Masked attackers broke into the U.S. compound, which has been closed this week, and tried to throw furniture from an office. They set fire to the office and flames shot up the side of the building. Fire trucks arrived after the rioters had fled and swiftly put out the fire.
The only American personnel in the Embassy now are security officials and Marine guards, reports CBS News State Department reporter Charles Wolfson.
Serbia's President Boris Tadic, on an official visit to Romania, appealed for calm and urged the protesters to stop the attacks and move away from the streets. Tadic said that violence was "damaging" Serbia's efforts to defend Kosovo, which declared its independence from Belgrade on Sunday.
More than a dozen nations have recognized Kosovo's declaration of independence, including the United States, Britain, France and Germany. But the declaration by Kosovo's ethnic Albanian leadership has been rejected by Serbia's government and the ethnic Serbians who populate northern Kosovo.
For several days, Kosovo's Serbs have shown their anger by destroying U.N. and NATO property, setting off small bombs and staging noisy rallies.
On Thursday, the neighboring Croatian Embassy also was targeted by the same group of protesters at the U.S. Embassy, and smaller groups attacked police posts outside the Turkish and British embassies in another part of the city but were beaten back.
Elite police paramilitaries drove armored jeeps down the street outside the U.S. Embassy and fired dozens of tear gas canisters to clear crowds. The protesters fled into side streets where they continued clashing with the police.
"The Embassy for the last few days has been well protected by police but the police today appear to be a bit overstressed because there was an extremely large peaceful official protest in front of the federal parliament building earlier in the day," reporter Neil MacDonald in Belgrade tells CBS Radio News.

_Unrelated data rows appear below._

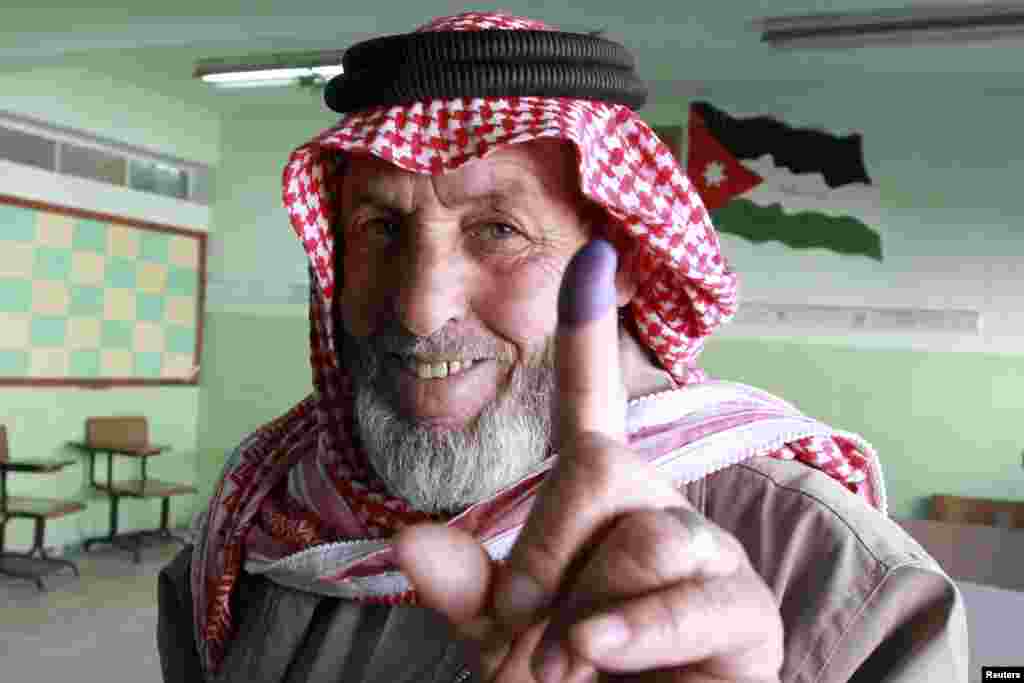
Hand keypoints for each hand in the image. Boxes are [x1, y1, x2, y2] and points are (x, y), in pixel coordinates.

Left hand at [395, 240, 783, 681]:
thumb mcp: (503, 642)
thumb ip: (464, 590)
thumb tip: (408, 538)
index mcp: (600, 508)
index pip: (591, 408)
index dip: (587, 335)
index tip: (589, 252)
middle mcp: (659, 511)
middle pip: (601, 465)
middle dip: (546, 551)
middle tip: (531, 634)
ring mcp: (709, 558)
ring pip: (647, 531)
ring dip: (583, 613)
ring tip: (572, 666)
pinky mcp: (748, 612)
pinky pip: (689, 591)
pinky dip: (631, 630)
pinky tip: (597, 649)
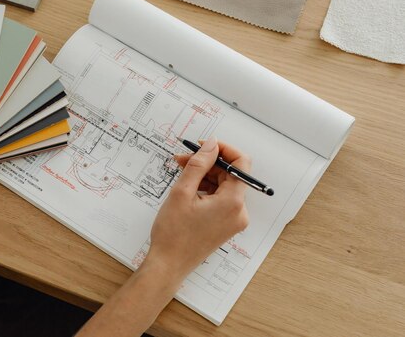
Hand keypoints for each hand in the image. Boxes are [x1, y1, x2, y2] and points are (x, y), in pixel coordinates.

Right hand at [146, 136, 249, 280]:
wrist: (168, 265)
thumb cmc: (173, 233)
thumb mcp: (182, 192)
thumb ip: (199, 164)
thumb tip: (211, 145)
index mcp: (233, 202)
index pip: (241, 164)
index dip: (224, 149)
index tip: (204, 145)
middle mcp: (239, 211)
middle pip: (231, 174)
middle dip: (209, 162)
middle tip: (184, 158)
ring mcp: (233, 219)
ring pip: (224, 186)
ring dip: (205, 175)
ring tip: (181, 172)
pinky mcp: (225, 224)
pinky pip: (220, 199)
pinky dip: (206, 189)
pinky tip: (188, 187)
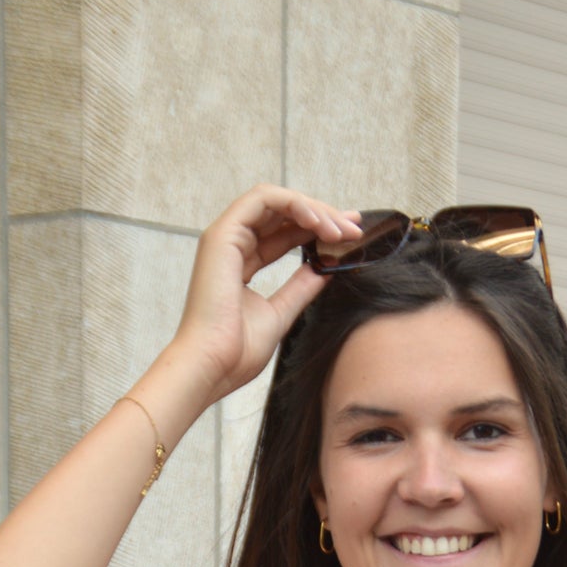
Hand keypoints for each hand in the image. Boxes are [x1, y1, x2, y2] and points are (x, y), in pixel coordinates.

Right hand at [172, 184, 361, 401]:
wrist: (212, 366)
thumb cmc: (236, 352)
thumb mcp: (281, 313)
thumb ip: (301, 287)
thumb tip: (325, 269)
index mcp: (242, 263)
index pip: (284, 235)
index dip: (318, 230)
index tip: (350, 236)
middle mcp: (233, 245)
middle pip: (283, 215)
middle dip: (323, 216)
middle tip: (354, 228)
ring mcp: (226, 236)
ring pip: (276, 202)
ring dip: (312, 210)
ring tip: (340, 229)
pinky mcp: (223, 233)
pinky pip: (263, 200)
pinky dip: (293, 205)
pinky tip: (317, 222)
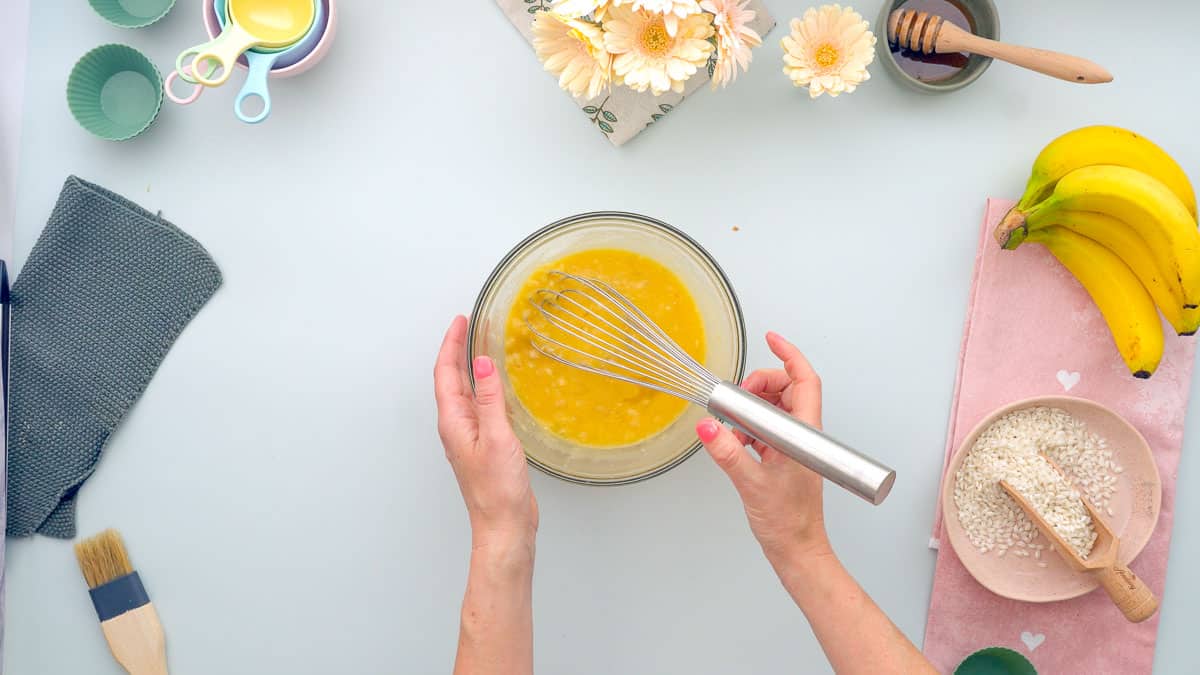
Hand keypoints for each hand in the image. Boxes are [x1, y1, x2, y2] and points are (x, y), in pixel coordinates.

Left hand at [435, 316, 537, 549]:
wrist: (504, 527)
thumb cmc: (497, 490)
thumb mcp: (496, 437)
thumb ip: (489, 398)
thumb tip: (481, 362)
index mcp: (453, 422)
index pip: (446, 373)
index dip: (451, 344)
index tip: (460, 321)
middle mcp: (457, 427)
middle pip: (452, 380)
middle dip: (458, 350)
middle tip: (470, 325)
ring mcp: (470, 437)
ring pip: (466, 393)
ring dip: (471, 368)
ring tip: (483, 346)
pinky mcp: (486, 446)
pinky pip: (481, 407)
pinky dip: (486, 388)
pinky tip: (498, 387)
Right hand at [696, 331, 830, 566]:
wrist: (797, 550)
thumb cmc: (788, 522)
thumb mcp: (751, 484)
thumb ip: (727, 452)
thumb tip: (707, 426)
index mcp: (804, 435)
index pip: (804, 381)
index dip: (790, 355)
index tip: (771, 338)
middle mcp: (802, 436)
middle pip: (785, 390)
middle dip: (759, 385)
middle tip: (736, 397)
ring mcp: (793, 446)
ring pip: (773, 409)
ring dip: (750, 410)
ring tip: (732, 426)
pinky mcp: (782, 457)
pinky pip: (765, 429)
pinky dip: (748, 428)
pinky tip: (734, 441)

Groups also broke into a McDonald's restaurant and demolished the interior. A number of other shops were also ransacked and people were seen carrying off running shoes, track suits and other sporting goods from a department store.
Doctors at Belgrade's emergency clinic reported treating more than 30 injured, half of whom were policemen. All were lightly injured, said Dusan Jovanovic, deputy chief of the clinic, adding that most of the injured protesters were "extremely drunk."

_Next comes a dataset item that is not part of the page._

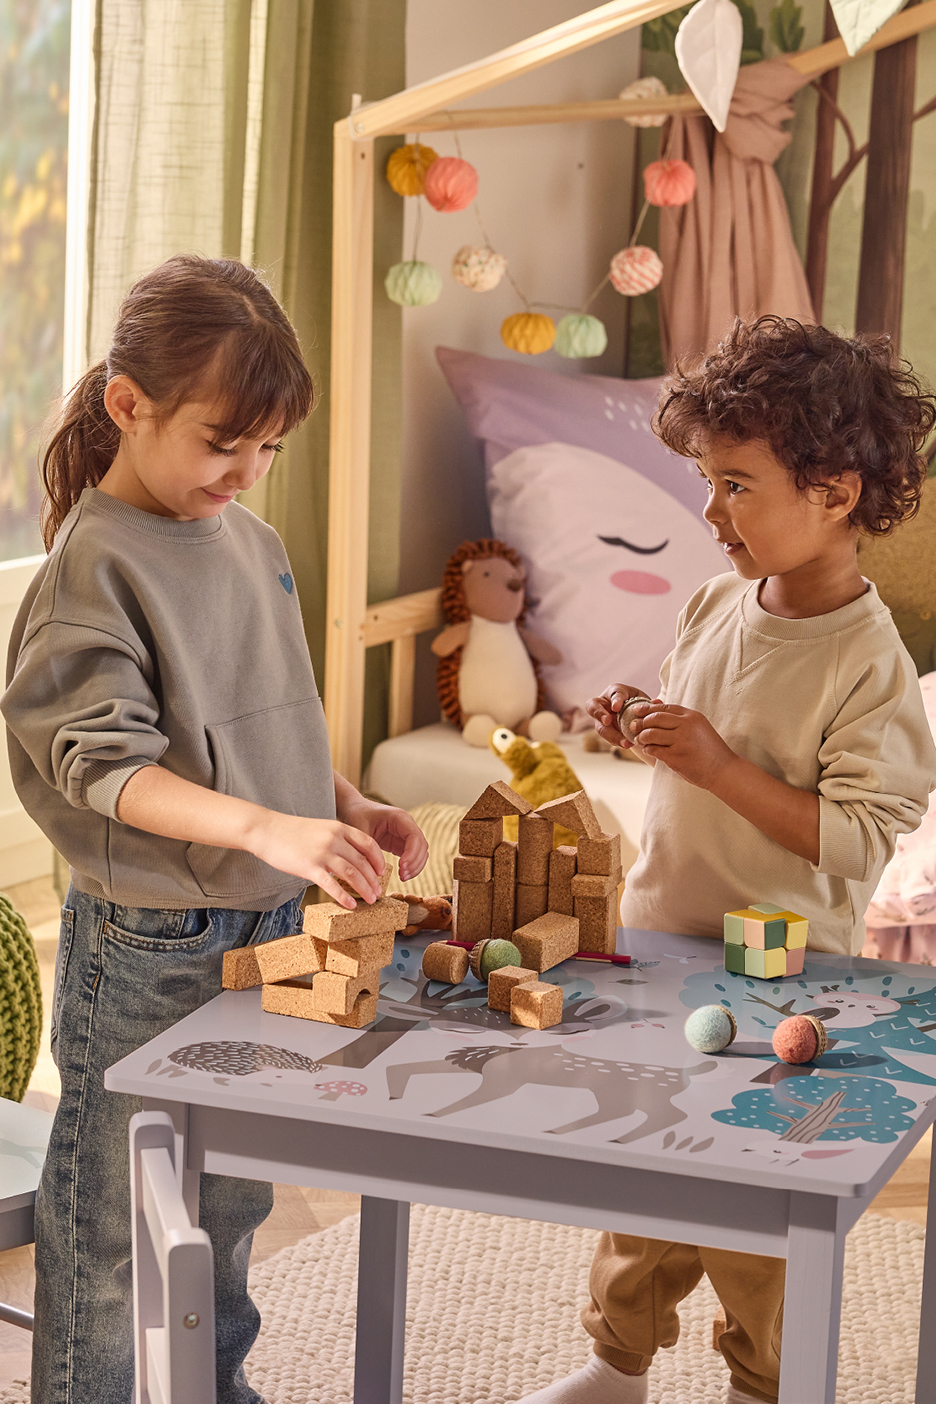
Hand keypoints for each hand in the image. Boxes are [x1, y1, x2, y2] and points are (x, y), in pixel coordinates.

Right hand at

In Washington, State Department spokesman Sean McCormack said the U.S. ambassador to Serbia was at his home and in contact with U.S. officials.

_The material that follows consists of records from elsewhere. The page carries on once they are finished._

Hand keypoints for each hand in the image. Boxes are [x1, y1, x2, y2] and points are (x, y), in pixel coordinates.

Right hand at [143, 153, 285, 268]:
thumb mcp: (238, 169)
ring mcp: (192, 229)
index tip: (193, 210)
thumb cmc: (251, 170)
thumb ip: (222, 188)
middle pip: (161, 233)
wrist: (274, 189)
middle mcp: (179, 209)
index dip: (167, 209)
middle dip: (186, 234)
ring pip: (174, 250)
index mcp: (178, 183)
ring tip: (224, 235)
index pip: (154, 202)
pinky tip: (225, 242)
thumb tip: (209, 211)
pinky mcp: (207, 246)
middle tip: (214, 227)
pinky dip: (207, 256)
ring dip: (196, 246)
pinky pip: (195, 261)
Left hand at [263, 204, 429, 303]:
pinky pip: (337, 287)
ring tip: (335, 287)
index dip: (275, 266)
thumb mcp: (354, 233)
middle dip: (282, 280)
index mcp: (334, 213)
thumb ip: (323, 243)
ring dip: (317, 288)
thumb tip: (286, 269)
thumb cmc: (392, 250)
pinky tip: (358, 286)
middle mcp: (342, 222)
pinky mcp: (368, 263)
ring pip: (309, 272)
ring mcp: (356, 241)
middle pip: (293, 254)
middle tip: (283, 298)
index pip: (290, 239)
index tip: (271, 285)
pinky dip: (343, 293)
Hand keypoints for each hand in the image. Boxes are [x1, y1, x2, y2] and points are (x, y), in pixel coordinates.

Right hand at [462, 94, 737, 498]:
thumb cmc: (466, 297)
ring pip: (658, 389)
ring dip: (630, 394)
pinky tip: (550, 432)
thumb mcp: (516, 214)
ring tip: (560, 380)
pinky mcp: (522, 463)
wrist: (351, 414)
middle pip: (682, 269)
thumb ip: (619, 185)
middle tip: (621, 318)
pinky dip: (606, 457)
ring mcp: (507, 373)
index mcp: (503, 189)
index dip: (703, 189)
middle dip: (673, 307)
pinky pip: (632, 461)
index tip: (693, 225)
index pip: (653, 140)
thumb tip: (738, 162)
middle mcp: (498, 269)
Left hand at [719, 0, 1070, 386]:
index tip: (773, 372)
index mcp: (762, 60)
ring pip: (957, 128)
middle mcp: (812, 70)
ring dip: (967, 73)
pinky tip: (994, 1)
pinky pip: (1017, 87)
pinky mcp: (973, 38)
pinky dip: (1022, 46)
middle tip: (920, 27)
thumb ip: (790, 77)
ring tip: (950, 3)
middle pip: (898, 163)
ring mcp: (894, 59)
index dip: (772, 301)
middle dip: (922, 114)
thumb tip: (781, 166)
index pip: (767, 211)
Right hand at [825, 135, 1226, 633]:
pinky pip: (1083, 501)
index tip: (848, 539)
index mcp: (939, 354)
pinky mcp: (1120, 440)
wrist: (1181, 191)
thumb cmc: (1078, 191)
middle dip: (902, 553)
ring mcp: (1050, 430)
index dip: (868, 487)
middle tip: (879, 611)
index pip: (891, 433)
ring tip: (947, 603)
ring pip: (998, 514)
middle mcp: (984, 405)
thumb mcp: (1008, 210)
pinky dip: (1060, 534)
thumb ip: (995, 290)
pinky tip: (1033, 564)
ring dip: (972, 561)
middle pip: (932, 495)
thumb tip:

"We want to strongly urge them, and we are in contact with them, to make sure that they devote the assets to deal with this situation," McCormack told reporters, referring to the Serbian government.
Serbia has "a responsibility now to devote the adequate resources to ensure that that facility is protected," he said.
Kosovo, which is 90 percent ethnic Albanian, has not been under Belgrade's control since 1999, when NATO launched airstrikes to halt a Serbian crackdown on ethnic Albanian separatists. A U.N. mission has governed Kosovo since, with more than 16,000 NATO troops and KFOR, a multiethnic force, policing the province.
But Serbia - and Kosovo's Serbs, who make up less than 10 percent of Kosovo's population - refuse to give up Kosovo, a territory considered the ancient cradle of Serbs' state and religion.